Kitchen Garden

Racing to Sunset

Seasoning Seed Potatoes

A text message came March 20 while I was stopped at a traffic light in North Liberty.

“In total we need 22 120s this week so you actually might be able to do it all tonight!”

It was 4: 51 p.m.

The combination of daylight savings time and the vernal equinox provided a window to soil block at the farm after my shift at the home, farm and auto supply store.

Driving east on Mehaffey Bridge Road toward Solon and the farm, descending into the Coralville Lake and then the Lake Macbride dip in the road, I made mental plans on how to approach the work.

Pelicans had returned to the sand bars on the east end of the north branch of Lake Macbride on their annual migration. Their bright whiteness cheered the beginning of spring.

Sunset was at 7:18 p.m. It would be a push to get 22 finished by then. I made it, just barely.

I had planned to plant lettuce of my own, but waning sunlight made it difficult to see and separate the small seeds. I planted spinach instead. Chasing sunset is not always what we expect.

Garden Burn Pile

Yesterday I worked in the yard and garden, clearing one of the plots to make a burn pile.

The wind was negligible so I dumped a garbage can filled with shredded mailer envelopes and other paper at the base of the brush pile.
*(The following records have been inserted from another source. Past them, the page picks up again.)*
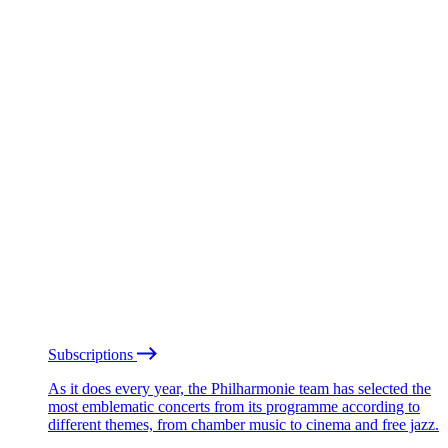
Subscriptions
As it does every year, the Philharmonie team has selected the
most emblematic concerts from its programme according to
different themes, from chamber music to cinema and free jazz.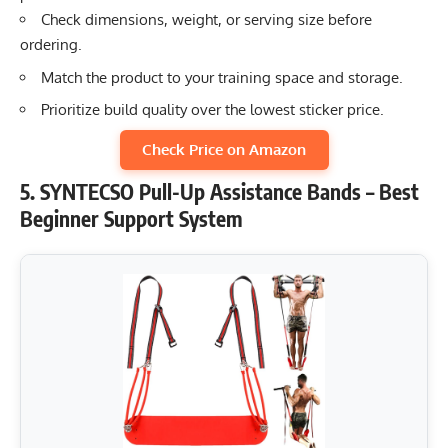
Check dimensions, weight, or serving size before
ordering.
Match the product to your training space and storage.
Prioritize build quality over the lowest sticker price.
Check Price on Amazon
5. SYNTECSO Pull-Up Assistance Bands – Best
Beginner Support System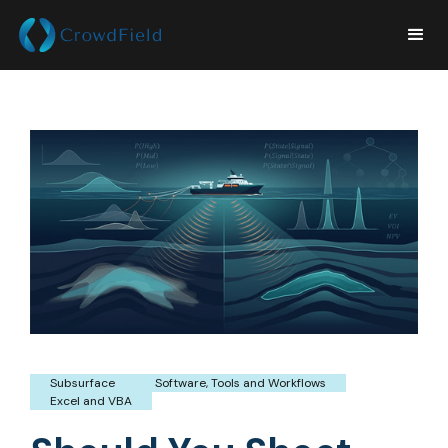
Subsurface
Software, Tools and Workflows
Excel and VBA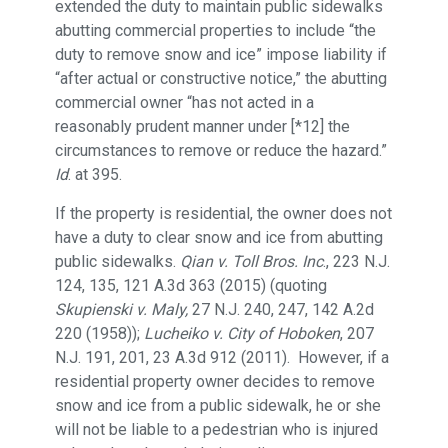
extended the duty to maintain public sidewalks
abutting commercial properties to include “the
duty to remove snow and ice” impose liability if
“after actual or constructive notice,” the abutting
commercial owner “has not acted in a
reasonably prudent manner under [*12] the
circumstances to remove or reduce the hazard.”
Id
. at 395.
If the property is residential, the owner does not
have a duty to clear snow and ice from abutting
public sidewalks.
Qian v. Toll Bros. Inc
., 223 N.J.
124, 135, 121 A.3d 363 (2015) (quoting
Skupienski v. Maly,
27 N.J. 240, 247, 142 A.2d
220 (1958));
Lucheiko v. City of Hoboken
, 207
N.J. 191, 201, 23 A.3d 912 (2011). However, if a
residential property owner decides to remove
snow and ice from a public sidewalk, he or she
will not be liable to a pedestrian who is injured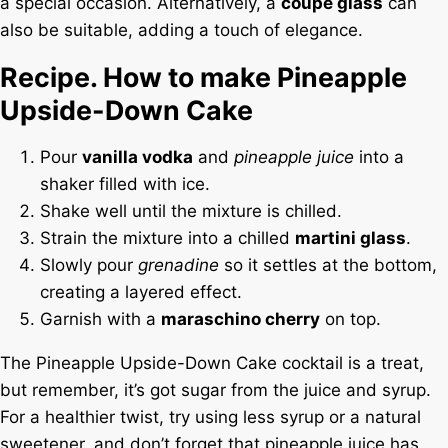
a special occasion. Alternatively, a
coupe glass
can
also be suitable, adding a touch of elegance.
Recipe. How to make Pineapple
Upside-Down Cake
Pour
vanilla vodka
and
pineapple juice
into a
shaker filled with ice.
Shake well until the mixture is chilled.
Strain the mixture into a chilled
martini glass
.
Slowly pour
grenadine
so it settles at the bottom,
creating a layered effect.
Garnish with a
maraschino cherry
on top.
The Pineapple Upside-Down Cake cocktail is a treat,
but remember, it’s got sugar from the juice and syrup.
For a healthier twist, try using less syrup or a natural
sweetener, and don’t forget that pineapple juice has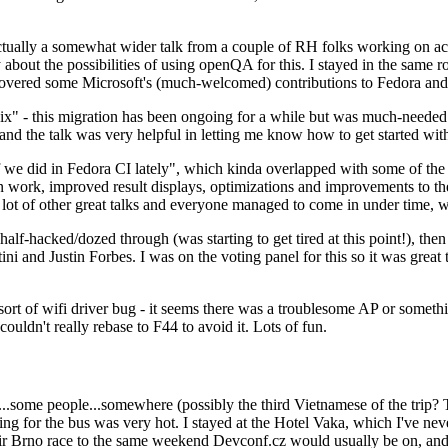
ually a somewhat wider talk from a couple of RH folks working on access
ly about the possibilities of using openQA for this. I stayed in the same
vered some Microsoft's (much-welcomed) contributions to Fedora and 
" - this migration has been ongoing for a while but was much-needed as
nd the talk was very helpful in letting me know how to get started with
e did in Fedora CI lately", which kinda overlapped with some of the full-
on work, improved result displays, optimizations and improvements to t
 a lot of other great talks and everyone managed to come in under time,
alf-hacked/dozed through (was starting to get tired at this point!), t
and Justin Forbes. I was on the voting panel for this so it was great t
sort of wifi driver bug - it seems there was a troublesome AP or someth
ouldn't really rebase to F44 to avoid it. Lots of fun.
..some people...somewhere (possibly the third Vietnamese of the trip? 
ng for the bus was very hot. I stayed at the Hotel Vaka, which I've neve
 Brno race to the same weekend Devconf.cz would usually be on, and t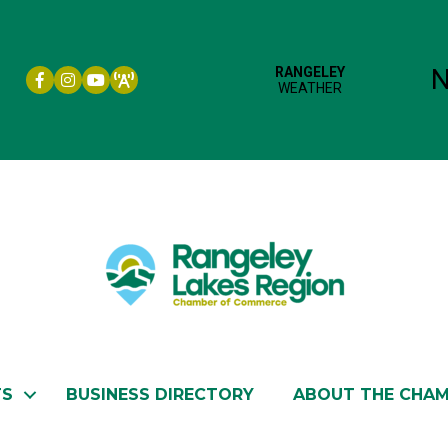
Facebook icon
Instagram icon
YouTube
TS
BUSINESS DIRECTORY
ABOUT THE CHA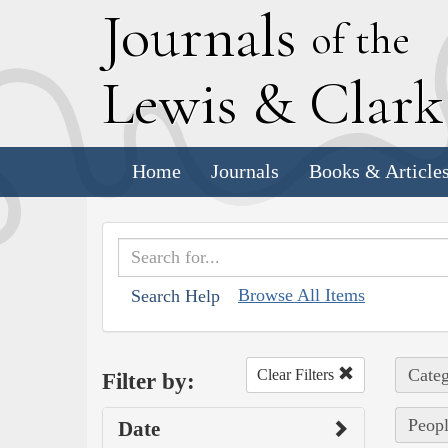
J
ournals
of the
L
ewis
&
C
lar
Home
Journals
Books & Article
Browse All Items
Search Help
Categ
Clear Filters
Filter by:
Peopl
Date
It took one match to make the burn.

I got out the chain saw and cut down four volunteer mulberry trees that had grown 15 feet tall midst the lilacs. I hadn’t noticed them until last fall when sunlight from the Western sky highlighted them. They burned easily.

Tomato Cages Protecting Belgian Lettuce

I gathered the tomato cages and piled them over the Belgian lettuce planted in March. The seeds are germinating and popping through the damp soil’s surface. The cages will be there to protect the lettuce for three to four weeks before the tomato seedlings are ready to plant.

It was a great day to spend in the garden.

A neighbor visited. She said the president of our home owners association sold his house and was downsizing to move into town. There would be three vacancies on the board with other resignations. I spend 14 years on the board beginning in 1995 and told her I would consider joining the board for the third time. I explained that I would start working at the orchard again in August, returning to a seven-day-per-week schedule. She thought the board could cover my absence, if needed, for a while.

Early spring has been busy already. There is so much life in which to engage. Taking part is important and contributes to sustaining a life in a turbulent world.